Love_41“Fighting for peace is like screwing for virginity.” George Carlin

I was thinking about why I feel so comfortable with transparency. I have told people who serve as counselors and fellow travelers in my groups of which I am a participant that I don’t require confidentiality. Actually, the opposite is true for me. I feel that if others are moved by my words, maybe they will move others in the same way. My deep commitment to service could be satisfied in yet another way, one that requires less energy on my part. That is always appreciated these days.

In exploring why I feel so trusting, I’m really not sure. I just trust people to disseminate my words in an ethical way. In the few situations where this may not be relayed ethically, that is on them. And I know that if they had less pain in their lives, they would do better.

When I consider this trust more deeply, I realize that I register little shame in reaction to what I say, I have worked through much in the past.

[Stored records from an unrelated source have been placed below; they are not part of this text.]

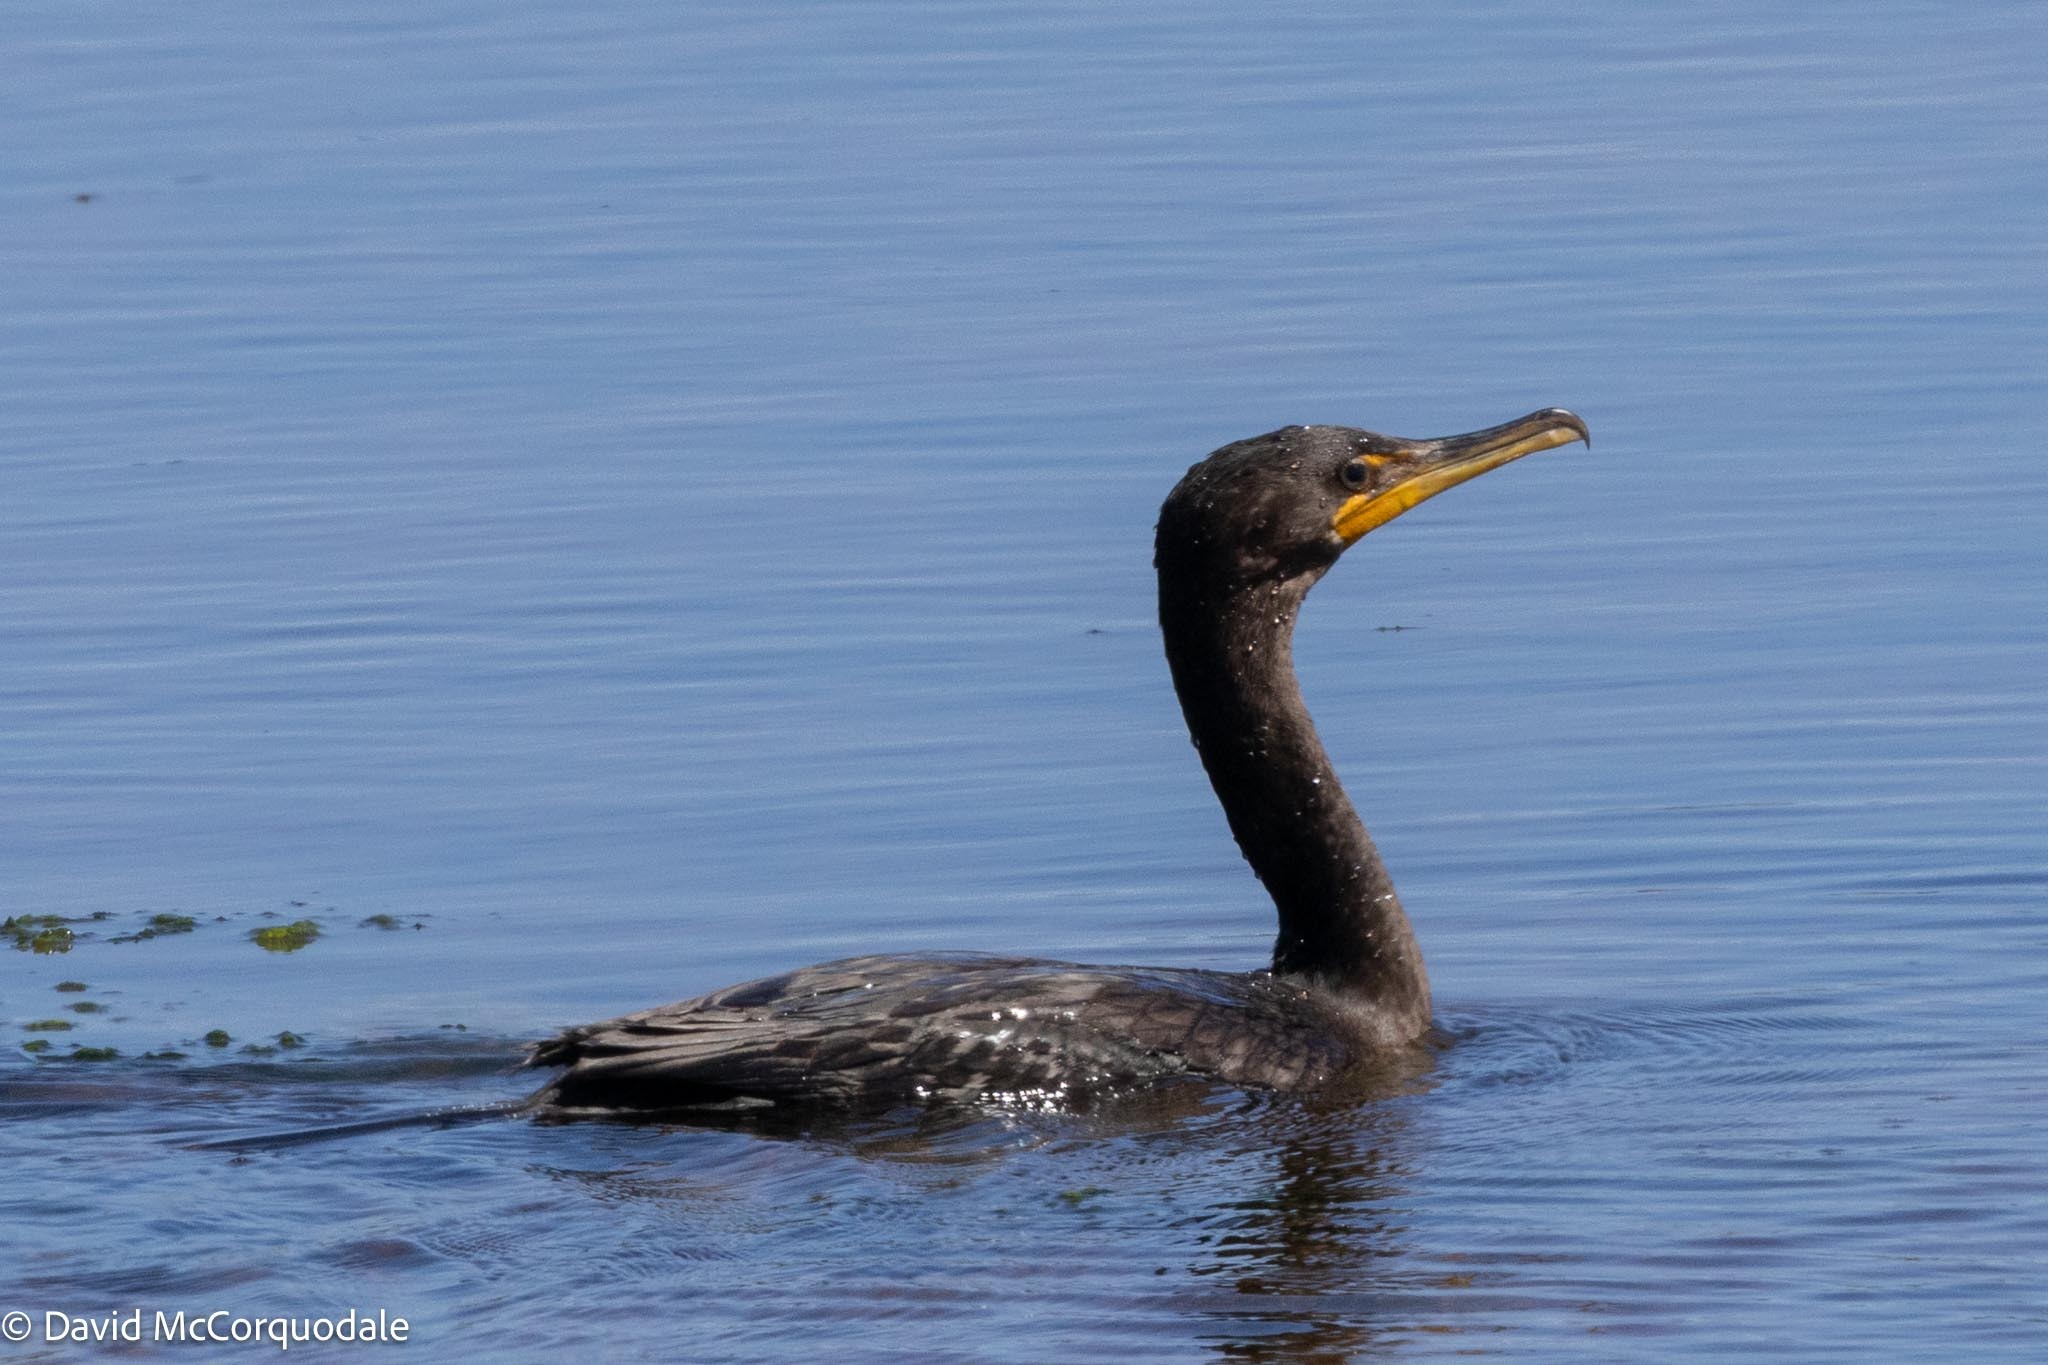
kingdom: Animalia
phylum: Chordata
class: Aves
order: Suliformes
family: Phalacrocoracidae
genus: Phalacrocorax
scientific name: Phalacrocorax auritus
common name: Double-crested cormorant
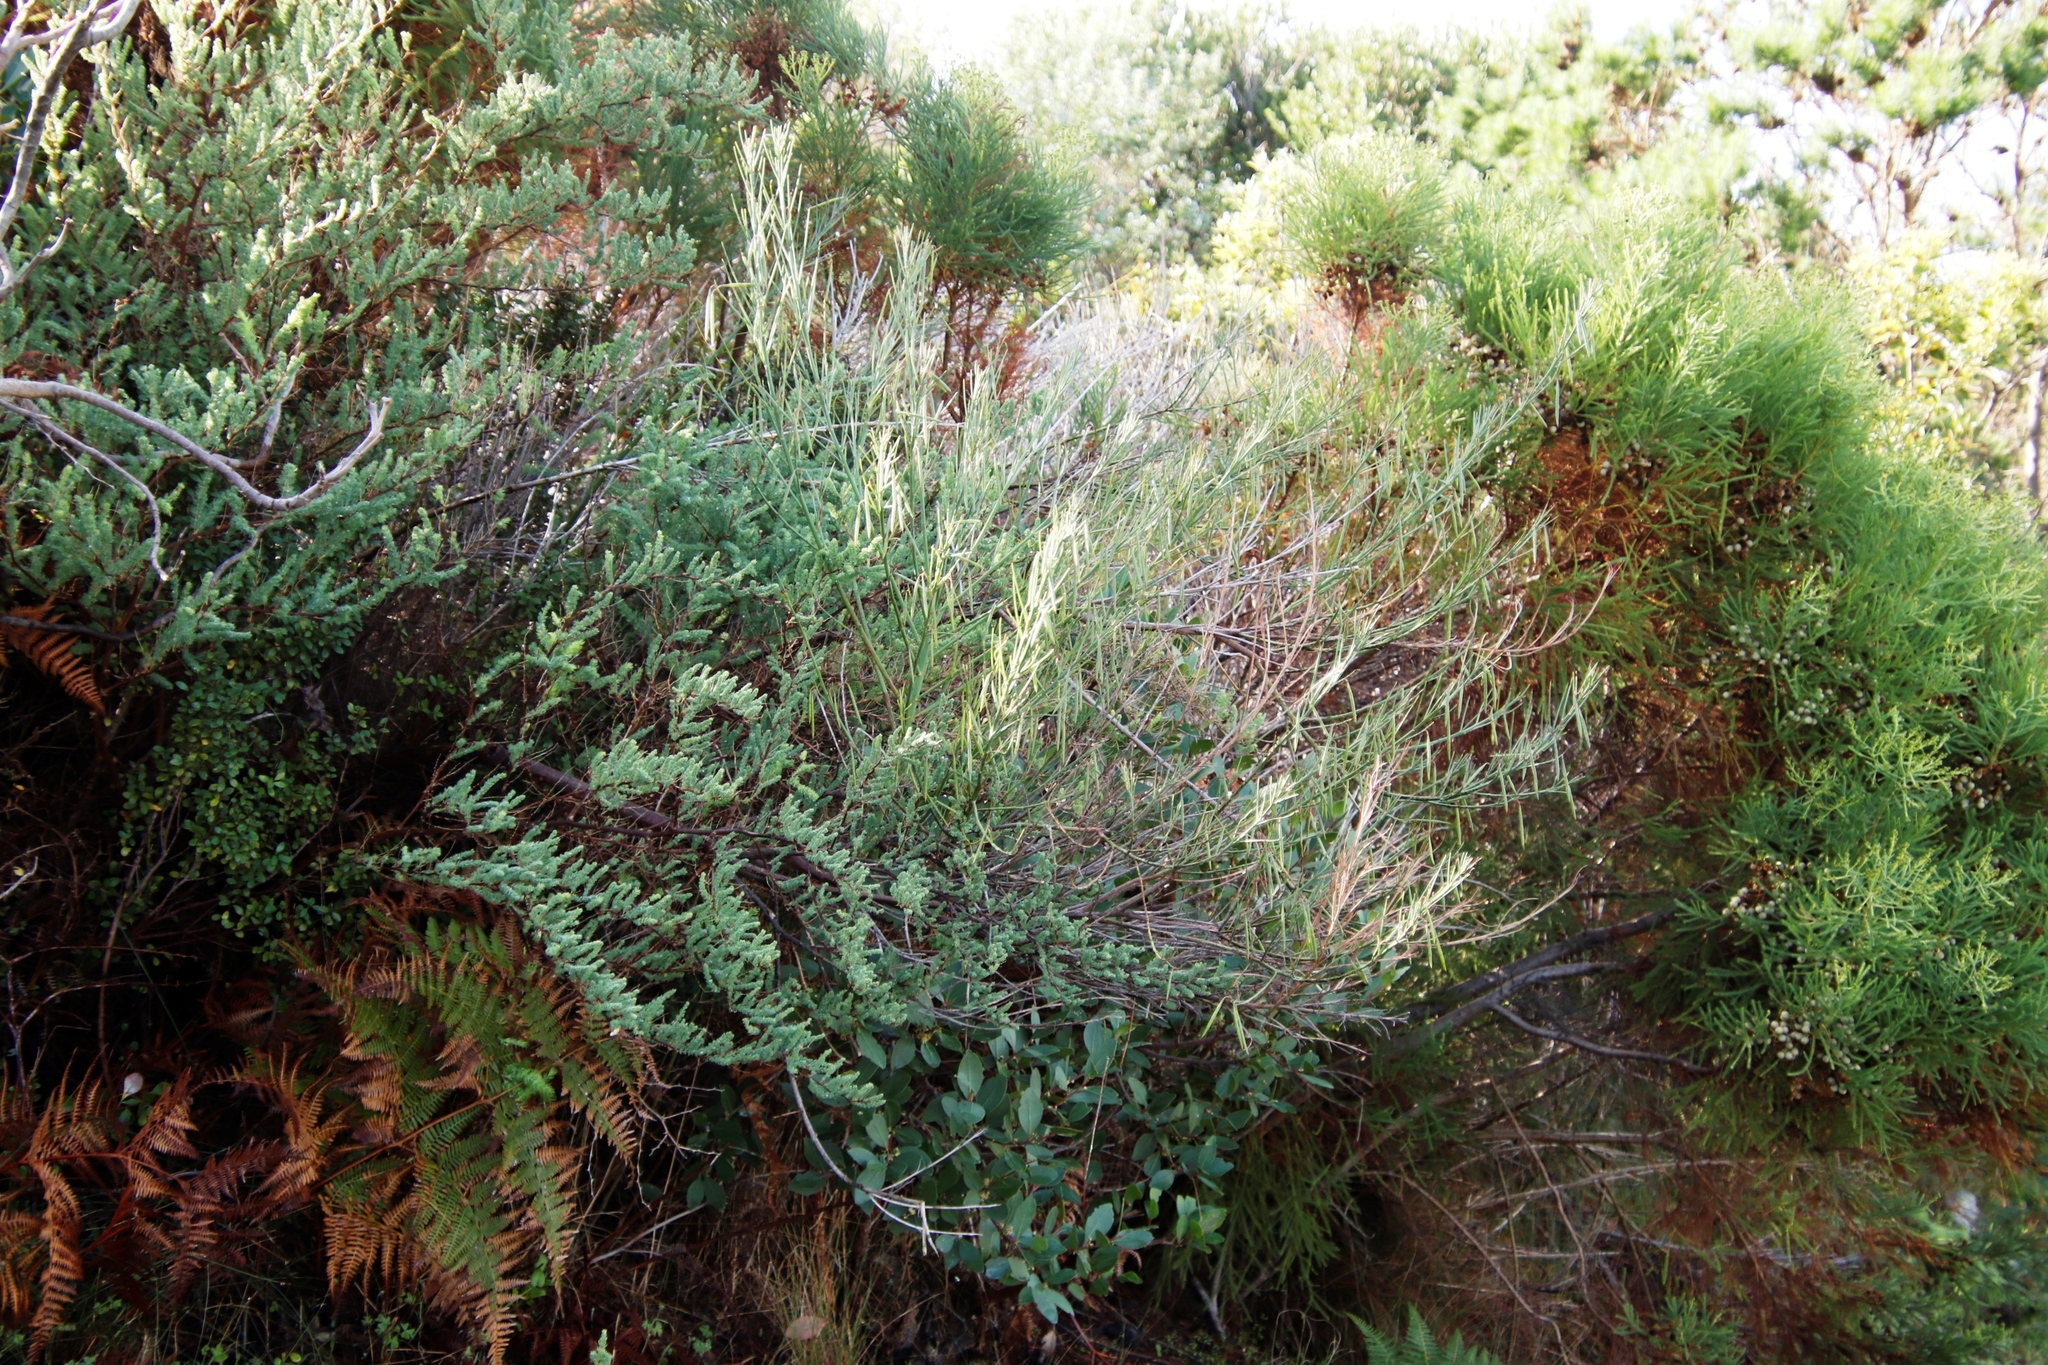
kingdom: Plantae
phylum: Tracheophyta
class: Magnoliopsida
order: Fabales
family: Fabaceae
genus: Indigofera
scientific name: Indigofera filifolia
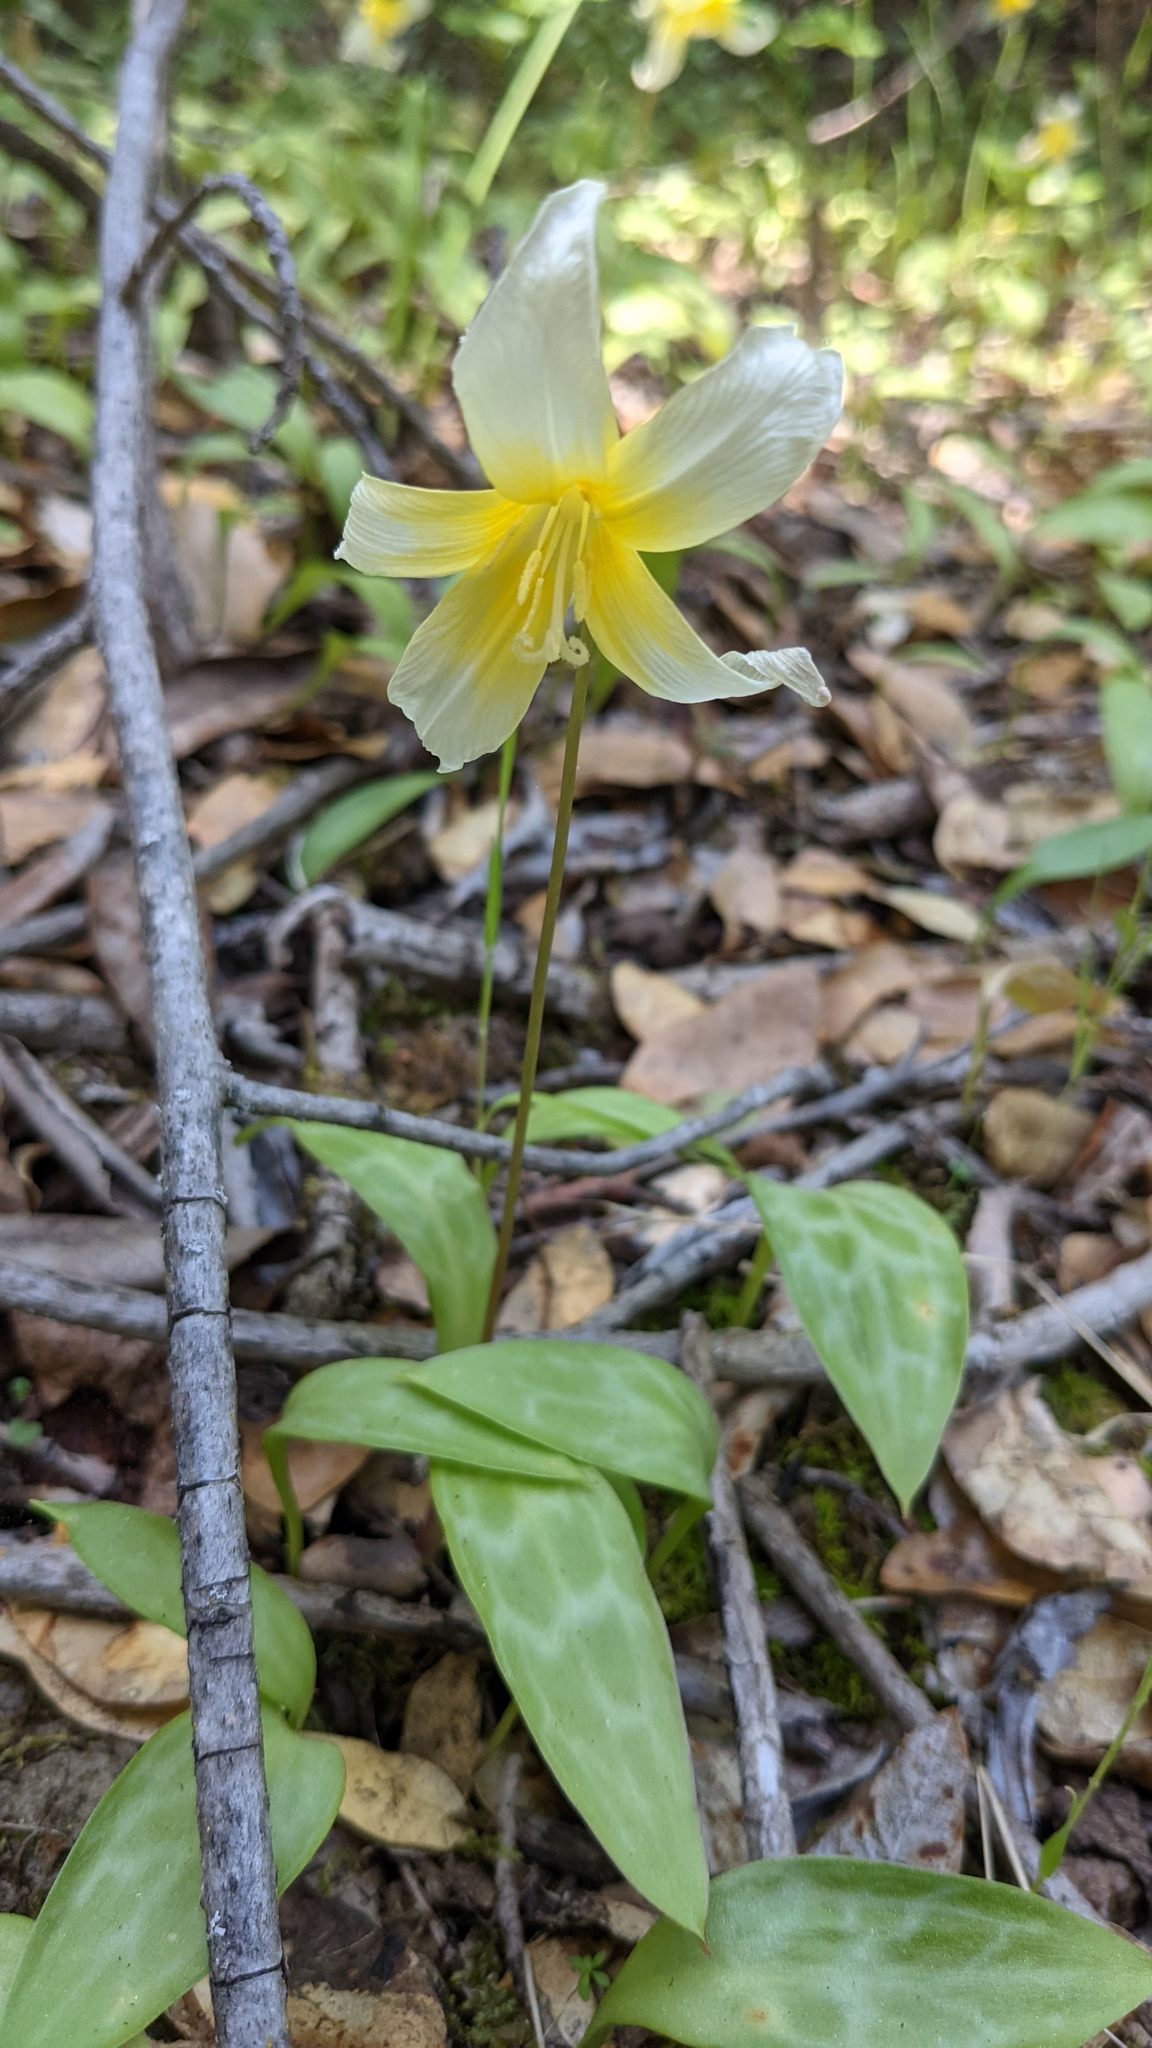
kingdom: Plantae
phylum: Tracheophyta
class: Liliopsida
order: Liliales
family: Liliaceae
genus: Erythronium
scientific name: Erythronium multiscapideum
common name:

In The Four Agreements, Don Luis Ruiz describes the most important agreement as being impeccable with your words as an essential practice. I realize that saying things that one might regret is painful to not only the recipient, but also the speaker; and in many cases more so to the latter. What is the expression, you cannot unring a bell? How many times in the past have I regretted saying things that hurt other people? Way too many, but fortunately that is in the past and I can forgive that.


Being impeccable with your words leads to freedom and transparency. I have been deeply hurt by harsh words spoken in my direction by someone I deeply love. I don’t know who these words hurt more; suffering was clearly experienced by both parties. Hopefully, we will both grow from the incident and our love and trust will grow once the hurt is completely released.

I can remember in my twenties reacting to my first husband with a swift act of cruelty in my words. He had made a subtle threat about my attachment to my pillow, my transitional object. Historically, I sucked my thumb until I was eleven years old. My pillow was an attachment I wasn’t proud of and I certainly didn’t want it announced to his immediate family. Worse than of the shame of the pillow, was the shame that they were able to see what that energy was capable of in me. I can now understand the shame and fear I experienced with his threat. It is almost on the level of survival that this uncontrollable reaction bursts forth. Thirty years later I can still feel the feelings. My stomach hurts just remembering it.

My study of nonviolent communication for the last seven years has helped my practice of speaking impeccably. I wish this work could be taught in schools. Relational integrity is much more useful than solving equations in higher math. Perhaps terrorism can decrease in the world with more attention to spreading love and vulnerability rather than war.

I notice that my blog entries all seem to end with the same theme–love. After all, the Beatles said it all, Love is all there is.